Please note that a corresponding route to the data center is stored in the location's central gateway if you use the Cloud Connector as an additional device.

Troubleshooting

No connection to CC

• You cannot connect to the CloudConnector after importing the config:
  

• Cause:
  

You have not changed your local IP from 192.168.175.XX to an IP of the new internal networks

• Solution:
  

Adjust IP in Windows manually

• Cause:
  

The new internal network is not entered as an admin network in the CC

• Solution:
  

Connect the keyboard and screen directly to the CC and enter the network as admin using the console.

• Login: admin and Terra001 (or insecure, but then the config file doesn't seem to have been imported correctly)
  
• Execute "interface address get" ==> which network is on eth1??? (Ex.

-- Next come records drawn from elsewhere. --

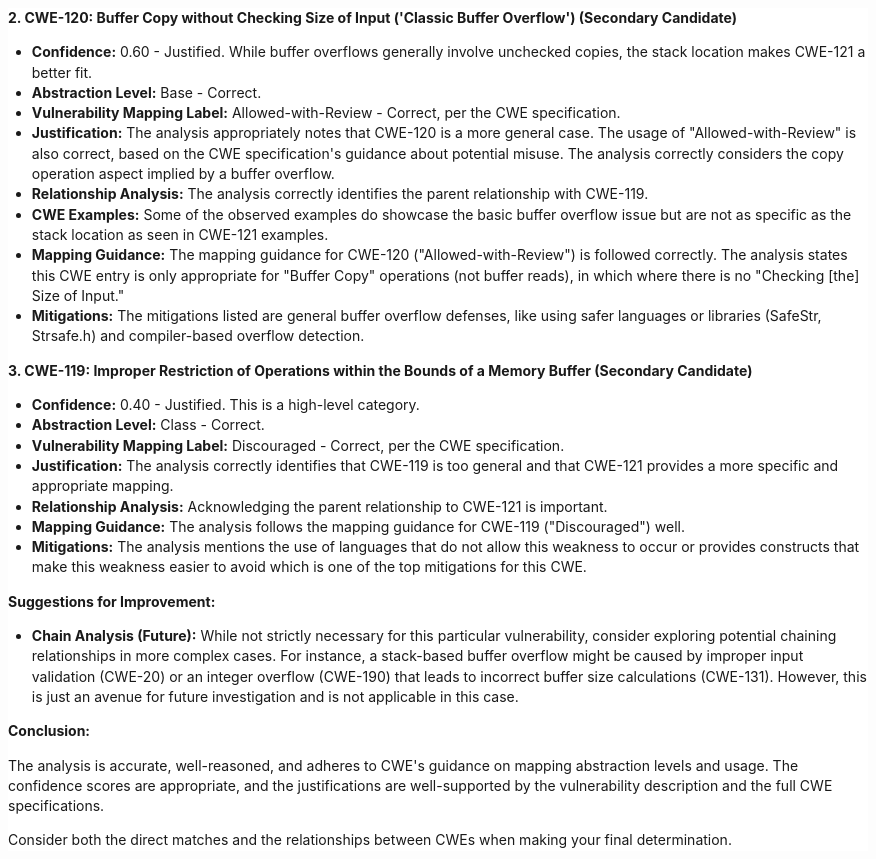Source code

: **2. CWE-120: Buffer Copy without Checking Size of Input ('Classic Buffer Overflow') (Secondary Candidate)**

*   **Confidence:** 0.60 - Justified.  While buffer overflows generally involve unchecked copies, the stack location makes CWE-121 a better fit.
*   **Abstraction Level:** Base - Correct.
*   **Vulnerability Mapping Label:** Allowed-with-Review - Correct, per the CWE specification.
*   **Justification:** The analysis appropriately notes that CWE-120 is a more general case. The usage of "Allowed-with-Review" is also correct, based on the CWE specification's guidance about potential misuse.  The analysis correctly considers the copy operation aspect implied by a buffer overflow.
*   **Relationship Analysis:**  The analysis correctly identifies the parent relationship with CWE-119.
*   **CWE Examples:** Some of the observed examples do showcase the basic buffer overflow issue but are not as specific as the stack location as seen in CWE-121 examples.
*   **Mapping Guidance:** The mapping guidance for CWE-120 ("Allowed-with-Review") is followed correctly. The analysis states this CWE entry is only appropriate for "Buffer Copy" operations (not buffer reads), in which where there is no "Checking [the] Size of Input."
*   **Mitigations:** The mitigations listed are general buffer overflow defenses, like using safer languages or libraries (SafeStr, Strsafe.h) and compiler-based overflow detection.

**3. CWE-119: Improper Restriction of Operations within the Bounds of a Memory Buffer (Secondary Candidate)**

*   **Confidence:** 0.40 - Justified. This is a high-level category.
*   **Abstraction Level:** Class - Correct.
*   **Vulnerability Mapping Label:** Discouraged - Correct, per the CWE specification.
*   **Justification:** The analysis correctly identifies that CWE-119 is too general and that CWE-121 provides a more specific and appropriate mapping.
*   **Relationship Analysis:** Acknowledging the parent relationship to CWE-121 is important.
*   **Mapping Guidance:** The analysis follows the mapping guidance for CWE-119 ("Discouraged") well.
*   **Mitigations:** The analysis mentions the use of languages that do not allow this weakness to occur or provides constructs that make this weakness easier to avoid which is one of the top mitigations for this CWE.

**Suggestions for Improvement:**

*   **Chain Analysis (Future):** While not strictly necessary for this particular vulnerability, consider exploring potential chaining relationships in more complex cases. For instance, a stack-based buffer overflow might be caused by improper input validation (CWE-20) or an integer overflow (CWE-190) that leads to incorrect buffer size calculations (CWE-131). However, this is just an avenue for future investigation and is not applicable in this case.

**Conclusion:**

The analysis is accurate, well-reasoned, and adheres to CWE's guidance on mapping abstraction levels and usage. The confidence scores are appropriate, and the justifications are well-supported by the vulnerability description and the full CWE specifications.

Consider both the direct matches and the relationships between CWEs
when making your final determination.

IP=192.168.144.1/24 ==> Network=192.168.144.0/24)
  
• Execute "manager get" and check whether eth1's network is entered there
  
• if not enter the network with "manager new NETZ"
  
• Run "system update rule" and "system config save"
  

Site2Site connection is not established

• The CC does not establish a connection
  

• Cause:
  

The CC has no internet connection

• Solution:
  

Under "Network ==> Network Tool" ping 8.8.8.8 ==> if this fails, the CC seems to have no internet connection

• Cause:

The SSL-VPN service is not started

• Solution:

Restart or start the SSL-VPN service under "Applications ==> Application Status"

No communication through the tunnel

• VPN is set up but the clients cannot communicate through the tunnel
  

• Cause:
  

If the CC is the primary device in the network, everything should be fine as far as the clients can ping the CC.

If the CC is in the network as a secondary device, there are two ways to set the routes:

• Solution:
  

1. The local route gets a central route that routes the internal network of the cloud FW towards the CC

2. Each client receives a local route for the Internet network of the cloud FW in the direction of the CC

• Cause:
  

You did not specify a network or an incorrect network when booking

• Solution:
  

Pass on to the support team support@terracloud.de or (-If you have booked several Cloud Connectors in one package, it may be that not all client profiles match the server profile were assigned.

• all profiles that can be seen under "openvpn remote get" should also be visible in the "remote" column when calling "openvpn get" in the line of the server with the name "ssl-s2s".